For test purposes so I had comparisons, I took the inexpensive foam ones with me last Friday. They were lacking, of course. Then, the giant Radio Shack headphones perched on me today via bus and train. They did cover my ears boy did they ever. Geeky. Now I know why they are nicknamed by the cognoscenti as ''cans." But others I noticed on trains also wore the big ones, as well as the buds and the smaller in-between "on-the-ear" ones which rest on the ear rather than the supra-aurals that surround it totally: those on-the-ears are the third type of headphone by the way. I was curious how much sound was dampened in public by my behemoths. None really. The music played simply provided an intervening layer, or overlay, on top of the usual vocal and mechanical sounds. This surprised me, as I had figured if your ears were covered, if not totally sealed, that loud noise would truly diminish. But it was akin to when you talk louder to cover up someone talking near you, or playing your radio louder to drown out another's boom-box. I guess, as with cracks under doors or leaks from windowpanes, if a bit of the space is not totally sealed, then it in one manner of physics and sound is as if there is no window or door at all to block the sound, since you in your phones are placing your ears at the equivalent of the crack under the door, listening!
By the time I logged on today when I returned home, none of the 3 black "UE superfi.5 pros" were left but the white one still survived. It was $150. IPod white not my first choice rather than the subtler black, which was consistently $10-15 more from all vendors except Amazon for the identical model strangely. I called Bozeman MT up. Their voice mail said "if you want to talk to an actual human being press zero." Josh-- of course that was his name--still had the pair, and they will be here Fed-exed Friday from Montana.
I had recalled, nearly too late, that Leo had given me an Amex $100 gift card as part of his post-Bar Mitzvah expenses owed me for a plethora of purchases last winter. I remembered that the plastic benefactor accrued a charge of $2/month when it was not used after 12 months of purchase; additionally Amex charges a fee of $8 or so to use it, which they deduct from the total amount! All of this seemed rather greedy, and annoyed me. I figured I had better use what remained pretty soon.
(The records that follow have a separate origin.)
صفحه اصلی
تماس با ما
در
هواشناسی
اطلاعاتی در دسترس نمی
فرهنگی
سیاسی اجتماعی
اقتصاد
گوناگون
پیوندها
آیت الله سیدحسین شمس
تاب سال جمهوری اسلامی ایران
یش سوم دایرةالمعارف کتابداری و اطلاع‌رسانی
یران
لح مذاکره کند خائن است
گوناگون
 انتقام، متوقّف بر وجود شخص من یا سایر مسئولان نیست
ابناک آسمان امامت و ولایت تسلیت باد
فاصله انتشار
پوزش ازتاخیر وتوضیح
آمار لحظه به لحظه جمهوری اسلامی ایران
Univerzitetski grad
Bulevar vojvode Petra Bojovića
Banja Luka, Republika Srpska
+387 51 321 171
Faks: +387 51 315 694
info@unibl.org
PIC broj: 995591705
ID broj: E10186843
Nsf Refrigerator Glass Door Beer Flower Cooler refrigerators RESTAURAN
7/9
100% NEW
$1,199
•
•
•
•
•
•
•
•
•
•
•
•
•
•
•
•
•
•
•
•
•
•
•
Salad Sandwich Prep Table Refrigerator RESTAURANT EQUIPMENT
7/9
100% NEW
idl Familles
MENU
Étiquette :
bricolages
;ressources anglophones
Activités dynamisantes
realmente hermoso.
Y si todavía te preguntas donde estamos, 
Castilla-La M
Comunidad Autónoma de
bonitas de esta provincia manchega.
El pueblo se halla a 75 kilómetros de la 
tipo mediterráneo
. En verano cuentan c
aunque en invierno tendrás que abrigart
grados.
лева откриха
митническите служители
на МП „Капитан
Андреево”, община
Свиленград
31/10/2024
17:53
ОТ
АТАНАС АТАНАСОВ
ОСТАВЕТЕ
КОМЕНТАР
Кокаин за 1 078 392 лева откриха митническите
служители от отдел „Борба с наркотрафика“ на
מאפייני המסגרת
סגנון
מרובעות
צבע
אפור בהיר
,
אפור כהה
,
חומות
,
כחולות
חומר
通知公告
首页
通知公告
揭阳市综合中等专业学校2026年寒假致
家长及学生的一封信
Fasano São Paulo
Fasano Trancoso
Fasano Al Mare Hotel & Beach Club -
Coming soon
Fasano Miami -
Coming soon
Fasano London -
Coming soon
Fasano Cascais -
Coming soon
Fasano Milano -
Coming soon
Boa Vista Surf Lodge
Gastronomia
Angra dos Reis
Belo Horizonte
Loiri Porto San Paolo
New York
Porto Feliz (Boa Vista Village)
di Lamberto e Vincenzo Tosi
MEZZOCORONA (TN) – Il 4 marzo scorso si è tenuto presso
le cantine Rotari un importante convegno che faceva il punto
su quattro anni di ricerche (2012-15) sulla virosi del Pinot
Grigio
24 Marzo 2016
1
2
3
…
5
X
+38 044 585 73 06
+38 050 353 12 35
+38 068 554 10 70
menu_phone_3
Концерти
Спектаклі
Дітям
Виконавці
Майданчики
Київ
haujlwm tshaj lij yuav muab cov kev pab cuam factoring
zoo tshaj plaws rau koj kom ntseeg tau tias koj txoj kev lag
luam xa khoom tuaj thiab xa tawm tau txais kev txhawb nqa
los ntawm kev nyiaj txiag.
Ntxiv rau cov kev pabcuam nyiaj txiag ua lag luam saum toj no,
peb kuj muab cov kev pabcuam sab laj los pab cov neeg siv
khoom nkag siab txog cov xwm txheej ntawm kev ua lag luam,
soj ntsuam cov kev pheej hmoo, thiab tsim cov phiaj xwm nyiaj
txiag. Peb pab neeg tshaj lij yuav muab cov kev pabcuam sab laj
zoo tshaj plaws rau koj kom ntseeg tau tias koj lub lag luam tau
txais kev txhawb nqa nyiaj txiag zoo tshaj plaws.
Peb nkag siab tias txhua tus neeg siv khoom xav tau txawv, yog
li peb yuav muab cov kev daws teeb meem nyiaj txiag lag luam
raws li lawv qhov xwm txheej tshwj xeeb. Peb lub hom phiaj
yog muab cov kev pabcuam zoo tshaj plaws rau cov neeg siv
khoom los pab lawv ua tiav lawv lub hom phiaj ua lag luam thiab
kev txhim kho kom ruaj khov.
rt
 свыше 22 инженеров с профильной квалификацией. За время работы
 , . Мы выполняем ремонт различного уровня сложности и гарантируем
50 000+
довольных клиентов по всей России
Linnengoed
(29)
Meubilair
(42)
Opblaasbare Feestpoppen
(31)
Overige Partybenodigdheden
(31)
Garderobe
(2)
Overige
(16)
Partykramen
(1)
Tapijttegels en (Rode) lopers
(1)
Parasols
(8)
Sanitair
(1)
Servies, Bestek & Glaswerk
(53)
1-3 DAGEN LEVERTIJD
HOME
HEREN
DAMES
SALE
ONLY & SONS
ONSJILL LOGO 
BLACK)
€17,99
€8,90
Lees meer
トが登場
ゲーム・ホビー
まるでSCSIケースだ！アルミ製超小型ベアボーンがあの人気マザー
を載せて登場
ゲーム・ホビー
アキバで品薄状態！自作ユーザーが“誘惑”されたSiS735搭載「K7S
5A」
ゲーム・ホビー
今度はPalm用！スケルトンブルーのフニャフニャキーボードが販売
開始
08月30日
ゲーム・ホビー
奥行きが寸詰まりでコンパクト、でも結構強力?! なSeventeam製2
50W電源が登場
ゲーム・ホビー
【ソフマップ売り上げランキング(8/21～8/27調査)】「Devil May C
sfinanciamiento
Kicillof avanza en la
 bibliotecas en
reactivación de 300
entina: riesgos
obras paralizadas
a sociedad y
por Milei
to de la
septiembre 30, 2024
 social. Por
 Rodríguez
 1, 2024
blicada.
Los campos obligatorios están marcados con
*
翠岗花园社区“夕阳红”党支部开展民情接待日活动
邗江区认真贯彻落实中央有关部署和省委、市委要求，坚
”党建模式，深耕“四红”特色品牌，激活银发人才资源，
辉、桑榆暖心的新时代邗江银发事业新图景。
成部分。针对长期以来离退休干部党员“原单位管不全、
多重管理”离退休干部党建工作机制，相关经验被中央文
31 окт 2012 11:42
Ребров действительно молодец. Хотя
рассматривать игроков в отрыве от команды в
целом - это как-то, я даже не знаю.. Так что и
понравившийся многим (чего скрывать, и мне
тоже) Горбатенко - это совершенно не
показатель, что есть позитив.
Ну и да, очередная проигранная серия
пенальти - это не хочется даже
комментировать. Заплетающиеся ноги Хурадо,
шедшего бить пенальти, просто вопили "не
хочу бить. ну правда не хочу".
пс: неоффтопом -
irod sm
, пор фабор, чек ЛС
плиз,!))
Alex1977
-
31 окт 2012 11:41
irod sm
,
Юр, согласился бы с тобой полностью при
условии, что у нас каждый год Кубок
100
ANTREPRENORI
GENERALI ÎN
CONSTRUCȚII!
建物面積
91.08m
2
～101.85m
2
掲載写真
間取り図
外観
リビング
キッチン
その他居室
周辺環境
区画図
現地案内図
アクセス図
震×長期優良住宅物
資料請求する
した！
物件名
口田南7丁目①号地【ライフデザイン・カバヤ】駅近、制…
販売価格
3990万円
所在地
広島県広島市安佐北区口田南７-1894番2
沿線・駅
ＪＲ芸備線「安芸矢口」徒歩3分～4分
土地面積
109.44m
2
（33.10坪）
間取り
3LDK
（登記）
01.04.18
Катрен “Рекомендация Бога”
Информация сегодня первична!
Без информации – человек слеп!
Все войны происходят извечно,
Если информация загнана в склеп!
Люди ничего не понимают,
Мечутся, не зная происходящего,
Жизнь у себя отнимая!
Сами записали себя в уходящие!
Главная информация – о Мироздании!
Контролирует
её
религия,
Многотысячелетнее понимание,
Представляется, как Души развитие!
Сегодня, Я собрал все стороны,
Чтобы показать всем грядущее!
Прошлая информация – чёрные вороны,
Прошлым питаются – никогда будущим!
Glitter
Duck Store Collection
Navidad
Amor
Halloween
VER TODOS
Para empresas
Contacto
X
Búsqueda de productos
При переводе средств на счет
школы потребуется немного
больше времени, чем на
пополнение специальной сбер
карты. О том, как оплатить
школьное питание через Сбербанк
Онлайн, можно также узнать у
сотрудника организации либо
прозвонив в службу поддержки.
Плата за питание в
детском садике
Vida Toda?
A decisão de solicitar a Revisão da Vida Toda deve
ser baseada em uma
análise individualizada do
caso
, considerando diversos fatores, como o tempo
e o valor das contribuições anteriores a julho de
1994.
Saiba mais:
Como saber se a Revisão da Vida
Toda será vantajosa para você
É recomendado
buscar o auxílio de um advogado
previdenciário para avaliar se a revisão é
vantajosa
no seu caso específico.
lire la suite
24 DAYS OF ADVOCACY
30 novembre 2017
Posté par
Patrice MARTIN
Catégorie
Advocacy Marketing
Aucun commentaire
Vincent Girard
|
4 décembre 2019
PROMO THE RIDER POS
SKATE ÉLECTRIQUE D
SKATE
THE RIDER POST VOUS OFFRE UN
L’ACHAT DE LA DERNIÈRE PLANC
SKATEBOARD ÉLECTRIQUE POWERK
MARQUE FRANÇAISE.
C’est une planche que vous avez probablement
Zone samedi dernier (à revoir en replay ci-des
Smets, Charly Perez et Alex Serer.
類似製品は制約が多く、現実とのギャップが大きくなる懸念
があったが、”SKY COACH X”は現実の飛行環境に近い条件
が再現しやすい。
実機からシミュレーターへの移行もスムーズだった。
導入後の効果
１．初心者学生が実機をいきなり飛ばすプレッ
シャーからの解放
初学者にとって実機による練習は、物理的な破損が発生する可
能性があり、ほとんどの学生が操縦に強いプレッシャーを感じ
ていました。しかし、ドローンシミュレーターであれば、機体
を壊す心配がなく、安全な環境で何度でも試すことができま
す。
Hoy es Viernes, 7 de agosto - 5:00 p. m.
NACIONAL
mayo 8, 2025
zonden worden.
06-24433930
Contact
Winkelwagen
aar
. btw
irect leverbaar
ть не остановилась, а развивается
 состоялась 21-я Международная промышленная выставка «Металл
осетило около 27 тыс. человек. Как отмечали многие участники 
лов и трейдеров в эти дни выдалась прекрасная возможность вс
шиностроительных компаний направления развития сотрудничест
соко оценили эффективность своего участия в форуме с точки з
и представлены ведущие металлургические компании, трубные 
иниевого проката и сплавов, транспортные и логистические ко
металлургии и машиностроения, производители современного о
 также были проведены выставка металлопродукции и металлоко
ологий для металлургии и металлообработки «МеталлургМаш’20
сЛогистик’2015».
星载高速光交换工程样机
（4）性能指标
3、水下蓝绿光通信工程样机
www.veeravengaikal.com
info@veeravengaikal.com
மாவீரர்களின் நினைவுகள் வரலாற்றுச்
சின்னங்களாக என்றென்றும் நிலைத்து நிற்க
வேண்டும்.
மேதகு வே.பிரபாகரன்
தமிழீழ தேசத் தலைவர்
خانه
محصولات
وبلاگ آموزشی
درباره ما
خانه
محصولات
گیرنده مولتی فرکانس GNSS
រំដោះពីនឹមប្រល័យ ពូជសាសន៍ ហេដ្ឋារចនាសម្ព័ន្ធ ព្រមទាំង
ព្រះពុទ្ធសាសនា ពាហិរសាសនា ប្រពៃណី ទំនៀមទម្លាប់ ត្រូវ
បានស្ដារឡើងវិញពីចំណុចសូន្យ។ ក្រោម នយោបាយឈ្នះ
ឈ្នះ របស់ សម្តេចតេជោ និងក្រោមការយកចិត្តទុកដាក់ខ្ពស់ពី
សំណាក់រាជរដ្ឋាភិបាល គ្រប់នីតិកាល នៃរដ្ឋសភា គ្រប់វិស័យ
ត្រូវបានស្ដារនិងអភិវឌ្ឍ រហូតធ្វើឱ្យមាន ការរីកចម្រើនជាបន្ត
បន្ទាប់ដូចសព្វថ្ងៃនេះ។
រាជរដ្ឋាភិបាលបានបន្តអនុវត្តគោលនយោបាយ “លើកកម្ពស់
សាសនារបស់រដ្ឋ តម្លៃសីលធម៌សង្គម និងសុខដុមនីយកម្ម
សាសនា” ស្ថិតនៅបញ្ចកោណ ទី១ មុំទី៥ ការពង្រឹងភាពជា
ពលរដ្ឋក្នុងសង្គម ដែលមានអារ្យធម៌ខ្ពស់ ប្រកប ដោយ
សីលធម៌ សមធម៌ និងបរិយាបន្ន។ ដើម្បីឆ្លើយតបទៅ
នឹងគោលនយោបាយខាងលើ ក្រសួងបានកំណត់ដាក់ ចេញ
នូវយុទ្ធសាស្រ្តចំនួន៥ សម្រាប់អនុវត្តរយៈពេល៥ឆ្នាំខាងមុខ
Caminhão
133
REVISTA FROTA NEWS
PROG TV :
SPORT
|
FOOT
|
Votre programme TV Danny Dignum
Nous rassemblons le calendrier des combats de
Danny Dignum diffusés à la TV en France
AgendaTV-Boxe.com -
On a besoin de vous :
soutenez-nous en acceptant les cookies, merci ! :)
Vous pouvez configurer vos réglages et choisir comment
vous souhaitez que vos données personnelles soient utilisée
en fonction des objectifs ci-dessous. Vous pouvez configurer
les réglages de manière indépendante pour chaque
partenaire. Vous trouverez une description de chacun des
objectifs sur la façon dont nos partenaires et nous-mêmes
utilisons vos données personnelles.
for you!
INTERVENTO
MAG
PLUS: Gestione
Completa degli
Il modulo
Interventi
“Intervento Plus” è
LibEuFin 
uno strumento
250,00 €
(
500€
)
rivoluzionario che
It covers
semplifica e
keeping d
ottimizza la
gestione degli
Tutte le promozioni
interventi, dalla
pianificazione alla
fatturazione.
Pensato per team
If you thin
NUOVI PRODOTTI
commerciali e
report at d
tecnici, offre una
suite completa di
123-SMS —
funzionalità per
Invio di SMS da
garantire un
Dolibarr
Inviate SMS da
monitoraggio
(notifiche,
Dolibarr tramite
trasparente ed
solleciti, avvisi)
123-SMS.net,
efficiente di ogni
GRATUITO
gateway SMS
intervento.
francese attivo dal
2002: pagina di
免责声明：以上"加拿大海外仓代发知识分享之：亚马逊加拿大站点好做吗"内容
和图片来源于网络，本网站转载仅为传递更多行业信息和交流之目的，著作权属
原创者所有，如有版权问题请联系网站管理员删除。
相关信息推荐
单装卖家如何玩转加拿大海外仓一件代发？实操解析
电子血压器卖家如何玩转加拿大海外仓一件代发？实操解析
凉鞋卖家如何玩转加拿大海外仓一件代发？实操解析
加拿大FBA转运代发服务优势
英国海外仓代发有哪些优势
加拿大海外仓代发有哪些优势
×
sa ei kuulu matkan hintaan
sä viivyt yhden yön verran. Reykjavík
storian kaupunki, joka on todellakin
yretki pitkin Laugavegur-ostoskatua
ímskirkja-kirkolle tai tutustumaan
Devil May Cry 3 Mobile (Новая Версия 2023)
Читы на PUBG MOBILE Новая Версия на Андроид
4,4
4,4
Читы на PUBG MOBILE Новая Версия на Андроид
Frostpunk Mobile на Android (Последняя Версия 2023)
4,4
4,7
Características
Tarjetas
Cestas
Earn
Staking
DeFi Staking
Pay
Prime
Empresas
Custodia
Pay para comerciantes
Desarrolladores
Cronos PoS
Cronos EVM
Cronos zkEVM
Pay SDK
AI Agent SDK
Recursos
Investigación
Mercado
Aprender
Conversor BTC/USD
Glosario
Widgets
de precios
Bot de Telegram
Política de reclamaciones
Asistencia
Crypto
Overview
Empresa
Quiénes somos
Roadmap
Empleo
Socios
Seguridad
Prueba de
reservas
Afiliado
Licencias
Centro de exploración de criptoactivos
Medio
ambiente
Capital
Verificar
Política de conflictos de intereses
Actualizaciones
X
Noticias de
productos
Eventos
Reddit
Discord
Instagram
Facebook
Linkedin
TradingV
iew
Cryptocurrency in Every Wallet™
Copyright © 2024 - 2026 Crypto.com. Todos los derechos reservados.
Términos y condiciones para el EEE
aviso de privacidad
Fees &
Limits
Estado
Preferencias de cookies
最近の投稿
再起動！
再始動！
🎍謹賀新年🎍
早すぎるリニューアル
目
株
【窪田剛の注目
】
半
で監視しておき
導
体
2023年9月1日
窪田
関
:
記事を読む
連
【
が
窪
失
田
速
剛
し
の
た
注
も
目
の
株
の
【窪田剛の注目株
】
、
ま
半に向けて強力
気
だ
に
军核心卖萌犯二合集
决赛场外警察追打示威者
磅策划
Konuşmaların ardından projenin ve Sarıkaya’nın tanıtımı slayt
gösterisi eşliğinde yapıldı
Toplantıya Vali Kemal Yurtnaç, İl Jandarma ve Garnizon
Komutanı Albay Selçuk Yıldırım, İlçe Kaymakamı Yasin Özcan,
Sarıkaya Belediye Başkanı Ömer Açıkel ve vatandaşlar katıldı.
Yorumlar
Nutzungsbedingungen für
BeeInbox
So, the phones that list for $250 (and many places sell them for such; the lowest as I said is around $175 on Amazon and at Head Room) after that card I estimate will wind up costing me about $157 with s/h minus the gift card amount of about $90 to come out around $70 for headphones worth around three times as much.
P.S. Why I spent so long on this who knows. I guess it is a record of my ability to get locked into a task, to find out quickly the entire range of knowledge accessible on an unfamiliar subject. Take it as a memorial, a cautionary tale, an obsession, a curio.

1 comment:

Miss Templeton said...

Getting an early start on my New Year's Resolution to spend more time on the web with the more thought-provoking and engaging writers of my circle, I've dropped by for the first time in what is ...admittedly...a few weeks now.

There's a link to you on my blog now. Another bit of business that I should have done sooner.

But I'm also planning a bit of foolishness for the holiday season called "The Twelve Days of Bono" and your essay here is a good link for that.

I'm now quite intrigued by the question in reverse: is it the trappings of charismatic Christianity filtering through in U2s music, videos, stage personas that explain their immense popularity? One admits, for instance, to thinking Neil Diamond's "Brother Love's Salvation Show" makes the whole revival thing sound pretty groovy. But only for the length of the song.